Les structures du Samu social de Port-Gentil, Libreville, Oyem et Mouila, accusent plusieurs mois d’impayés sur le logement. Une situation qui pousse à bout certains bailleurs, qui envisagent d’expulser les services de cette entité médico-sociale dans certaines antennes.
Le coordinateur général du Samu social, Wenceslas Yaba, qui a accordé une interview au quotidien ‘’L’Union’’ le jeudi 29 août 2019, a donné plus de détails sur cette situation embarrassante. « Nous avons des arriérés de paiement de loyer par l’Etat de 42 millions sur l’exercice de 2018. L’Etat n’a pas payé ces propriétaires des différentes antennes. Sachez qu’il n’y a pas que celle de Port-Gentil qui n’est pas payée. Il y a Mouila, Oyem et aussi Libreville. En 2019, l’Etat n’a payé aucun bail administratif à qui que ce soit à cause de la situation financière du pays », a-t-il dit.
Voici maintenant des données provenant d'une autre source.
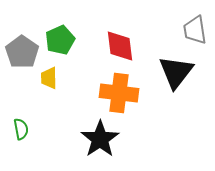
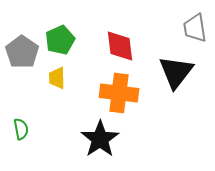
gray trapezoid: moved 2 px up
yellow trapezoid: moved 8 px right
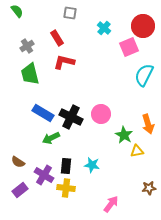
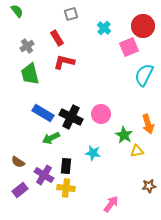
gray square: moved 1 px right, 1 px down; rotated 24 degrees counterclockwise
cyan star: moved 1 px right, 12 px up
brown star: moved 2 px up
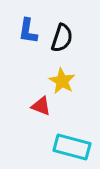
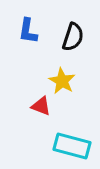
black semicircle: moved 11 px right, 1 px up
cyan rectangle: moved 1 px up
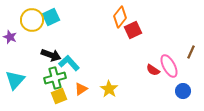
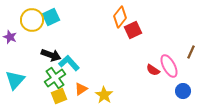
green cross: rotated 20 degrees counterclockwise
yellow star: moved 5 px left, 6 px down
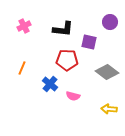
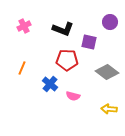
black L-shape: rotated 15 degrees clockwise
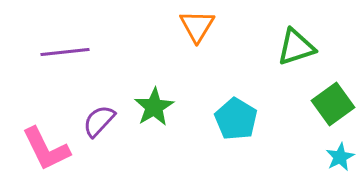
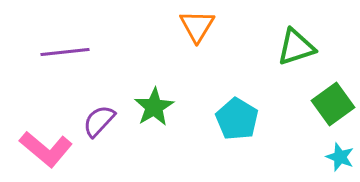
cyan pentagon: moved 1 px right
pink L-shape: rotated 24 degrees counterclockwise
cyan star: rotated 24 degrees counterclockwise
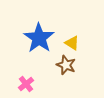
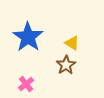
blue star: moved 11 px left, 1 px up
brown star: rotated 18 degrees clockwise
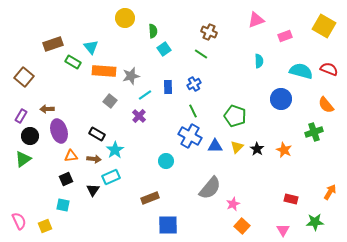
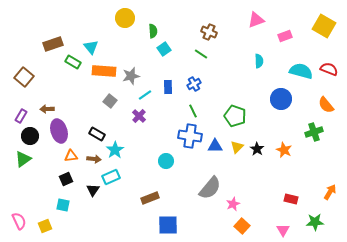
blue cross at (190, 136): rotated 20 degrees counterclockwise
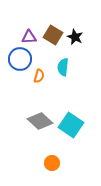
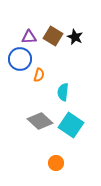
brown square: moved 1 px down
cyan semicircle: moved 25 px down
orange semicircle: moved 1 px up
orange circle: moved 4 px right
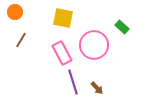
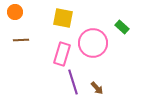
brown line: rotated 56 degrees clockwise
pink circle: moved 1 px left, 2 px up
pink rectangle: moved 1 px down; rotated 45 degrees clockwise
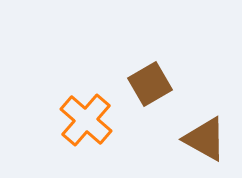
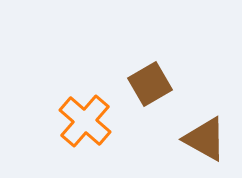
orange cross: moved 1 px left, 1 px down
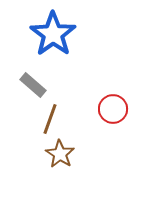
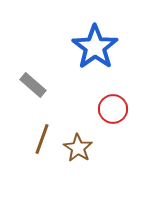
blue star: moved 42 px right, 13 px down
brown line: moved 8 px left, 20 px down
brown star: moved 18 px right, 6 px up
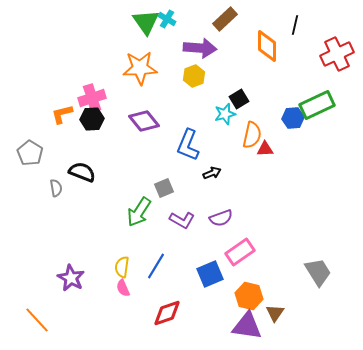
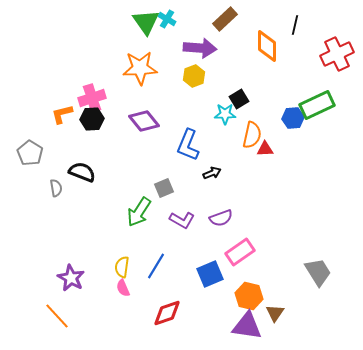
cyan star: rotated 15 degrees clockwise
orange line: moved 20 px right, 4 px up
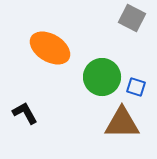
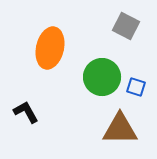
gray square: moved 6 px left, 8 px down
orange ellipse: rotated 72 degrees clockwise
black L-shape: moved 1 px right, 1 px up
brown triangle: moved 2 px left, 6 px down
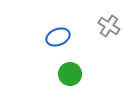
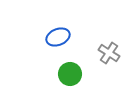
gray cross: moved 27 px down
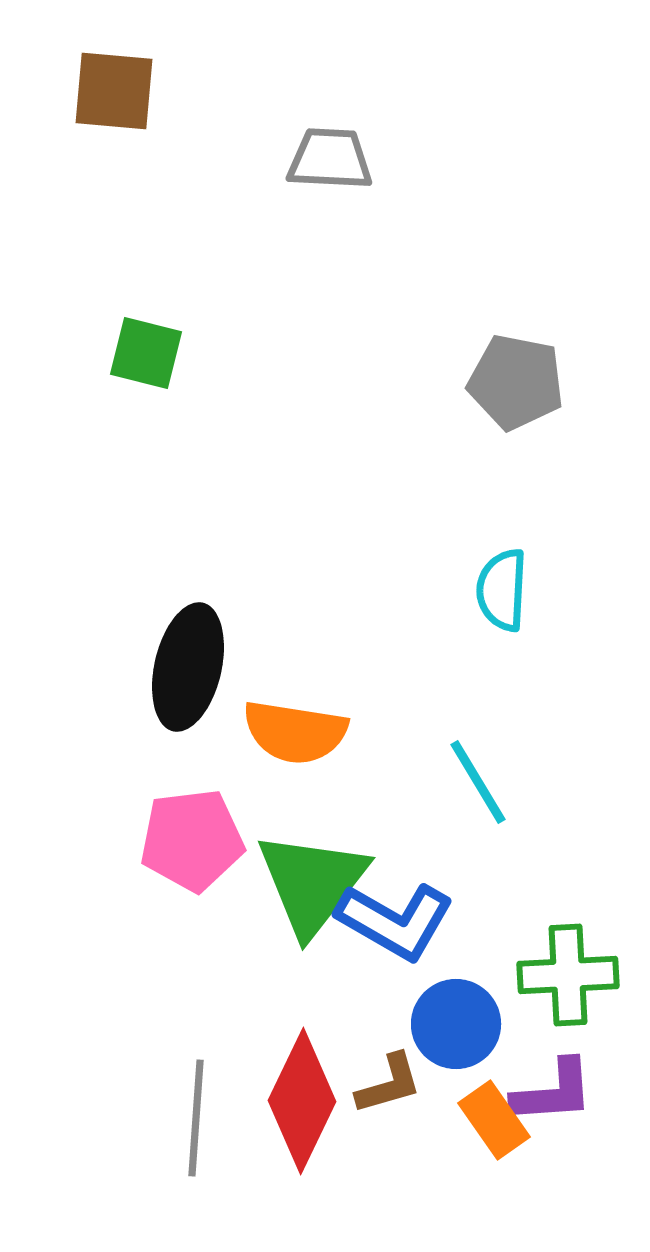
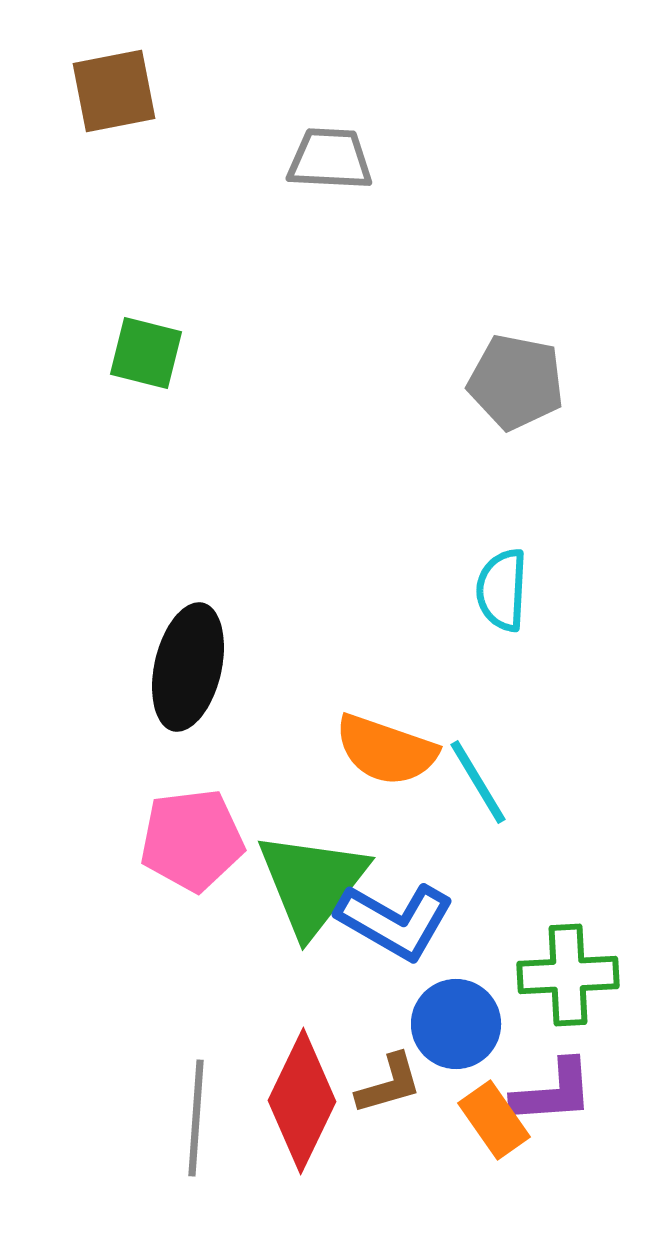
brown square: rotated 16 degrees counterclockwise
orange semicircle: moved 91 px right, 18 px down; rotated 10 degrees clockwise
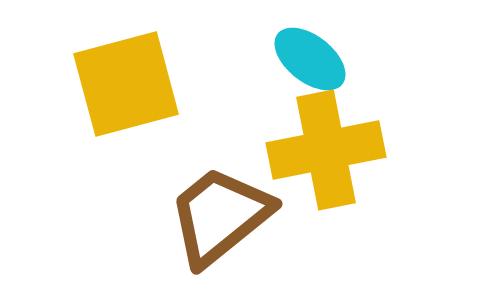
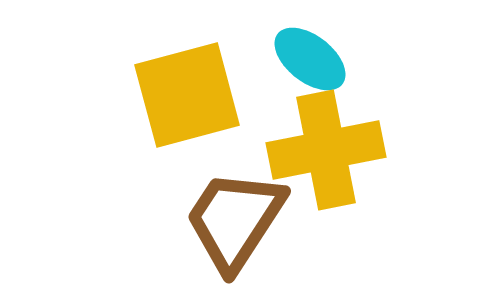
yellow square: moved 61 px right, 11 px down
brown trapezoid: moved 15 px right, 4 px down; rotated 18 degrees counterclockwise
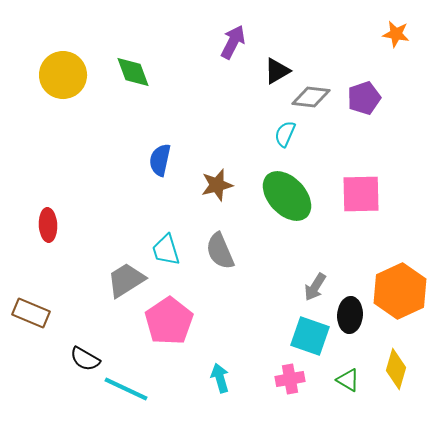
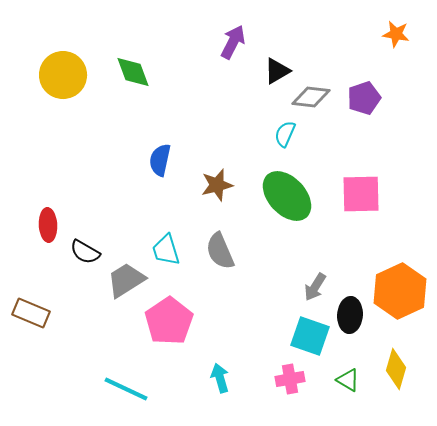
black semicircle: moved 107 px up
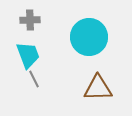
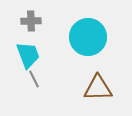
gray cross: moved 1 px right, 1 px down
cyan circle: moved 1 px left
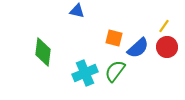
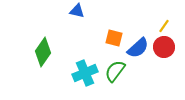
red circle: moved 3 px left
green diamond: rotated 28 degrees clockwise
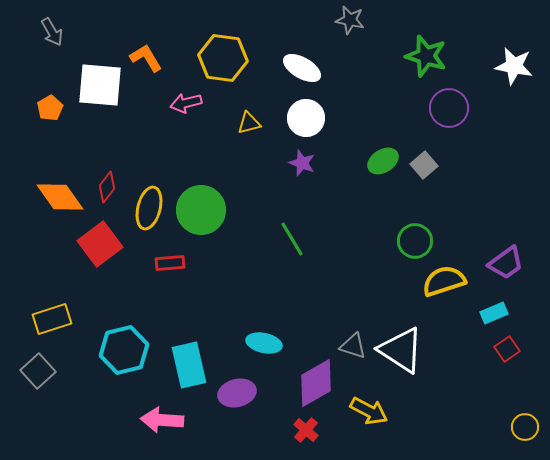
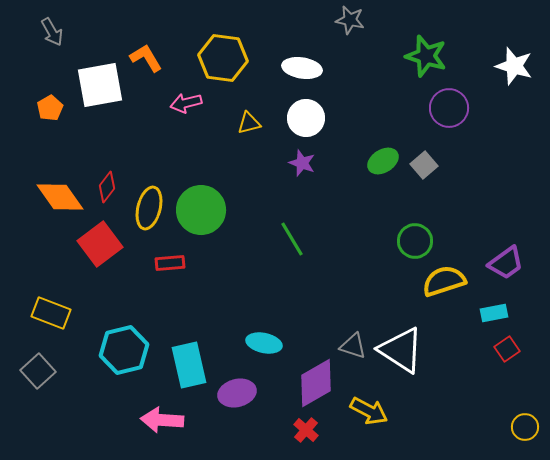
white star at (514, 66): rotated 6 degrees clockwise
white ellipse at (302, 68): rotated 21 degrees counterclockwise
white square at (100, 85): rotated 15 degrees counterclockwise
cyan rectangle at (494, 313): rotated 12 degrees clockwise
yellow rectangle at (52, 319): moved 1 px left, 6 px up; rotated 39 degrees clockwise
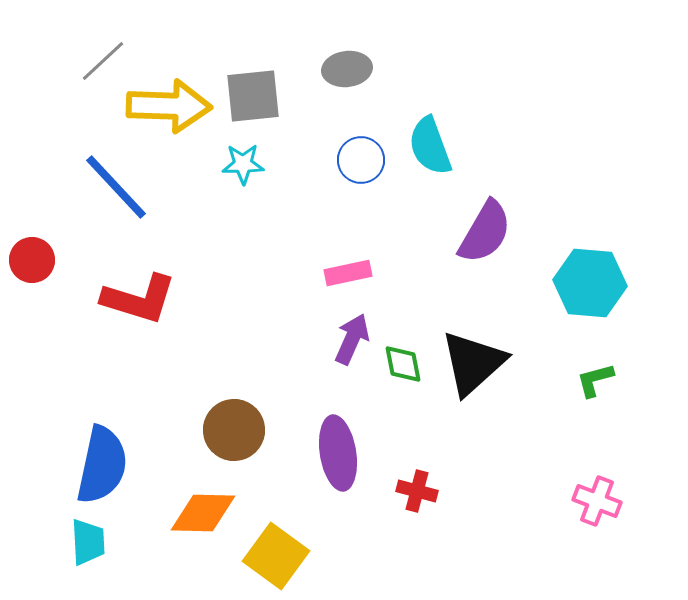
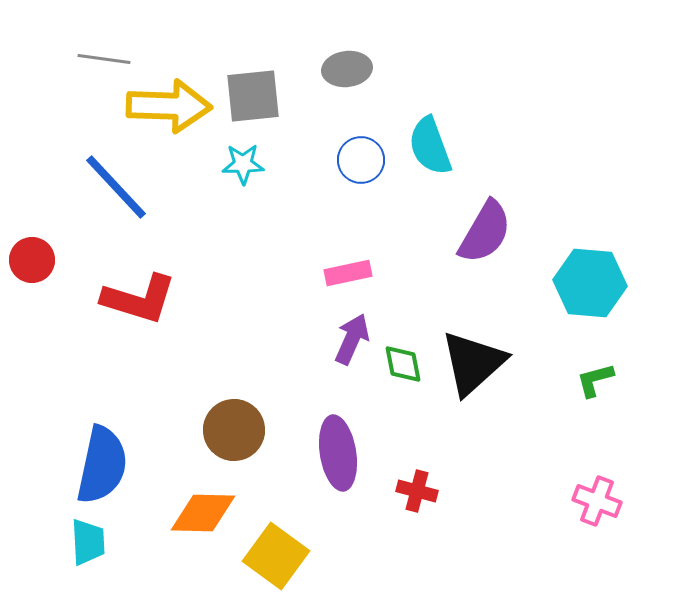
gray line: moved 1 px right, 2 px up; rotated 51 degrees clockwise
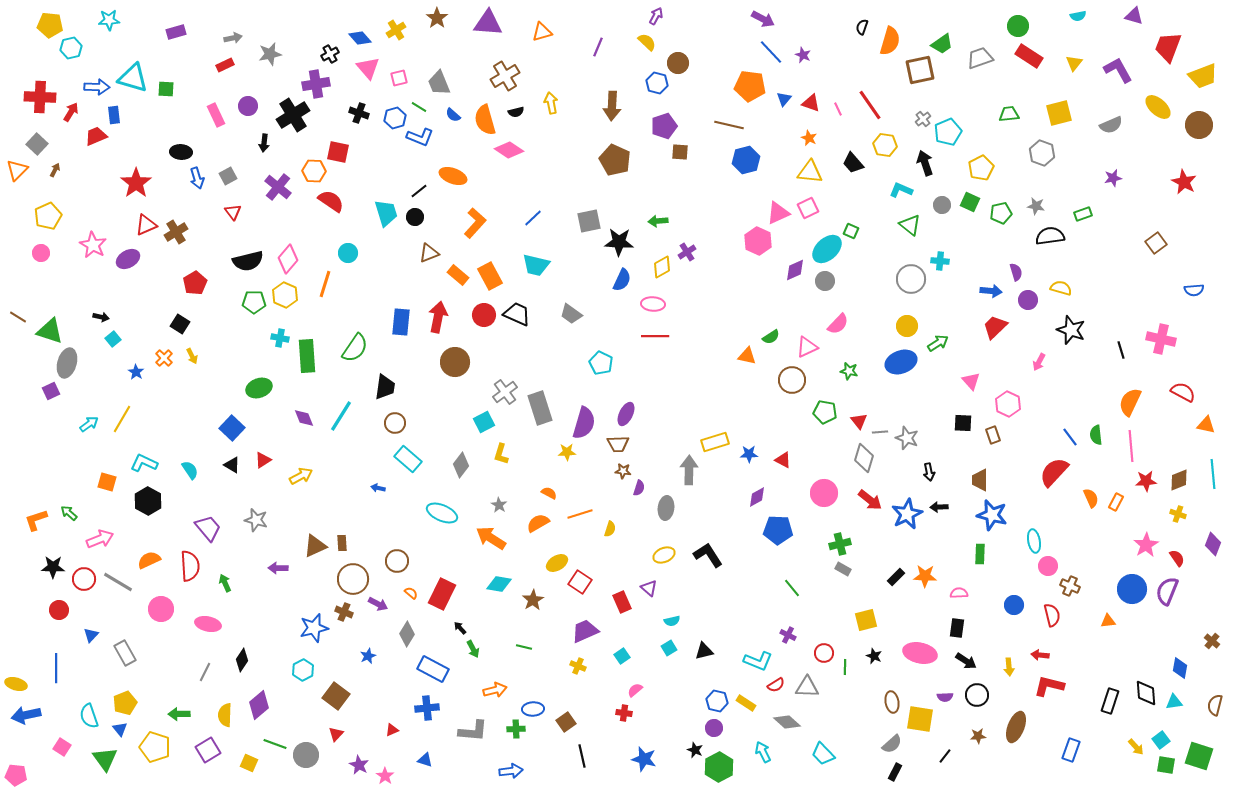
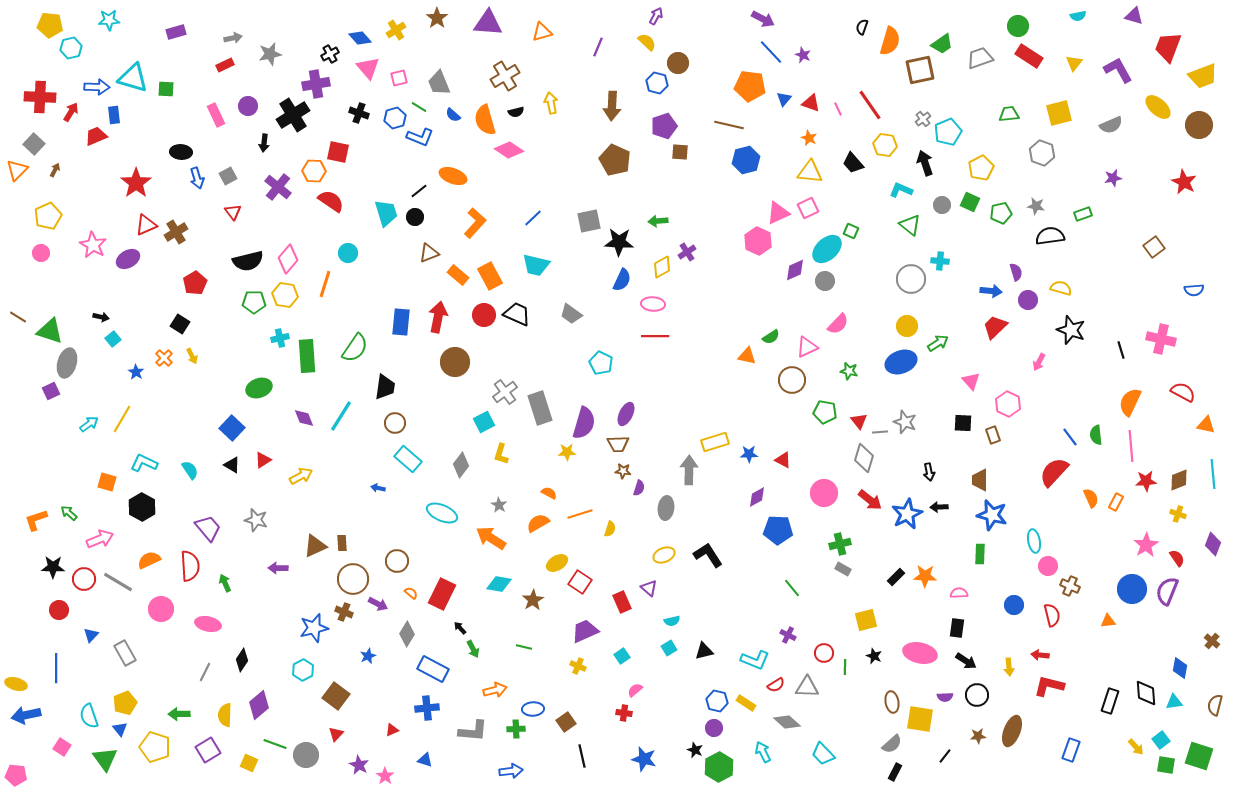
gray square at (37, 144): moved 3 px left
brown square at (1156, 243): moved 2 px left, 4 px down
yellow hexagon at (285, 295): rotated 15 degrees counterclockwise
cyan cross at (280, 338): rotated 24 degrees counterclockwise
gray star at (907, 438): moved 2 px left, 16 px up
black hexagon at (148, 501): moved 6 px left, 6 px down
cyan L-shape at (758, 661): moved 3 px left, 1 px up
brown ellipse at (1016, 727): moved 4 px left, 4 px down
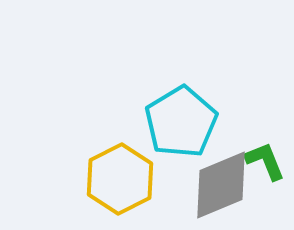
Tout est mis en œuvre pour résoudre le problème au plus vite, rassure le coordinateur général. « Il en est que nous avons réussi avec beaucoup de maestria à faire reconnaître la dette des loyers du Samu social à l’Etat. C’est une première manche. La direction du patrimoine qui est affiliée à la direction générale du Budget a donc fait un état financier détaillé avec les relevés bancaires de chaque propriétaire pour être payés. Ce dossier a été transmis à la direction d’exécution et du budget de l’Etat. Cette dernière est en train de faire le nécessaire », affirme Wenceslas Yaba.
Malgré cette situation, le coordinateur général du Samu social pense que les populations ne doivent pas s’alarmer, parce que c’est l’Etat qui gère ce dossier. Il a d’ailleurs tenu à préciser, lors de son entretien, que les agents du Samu social perçoivent régulièrement leur salaire.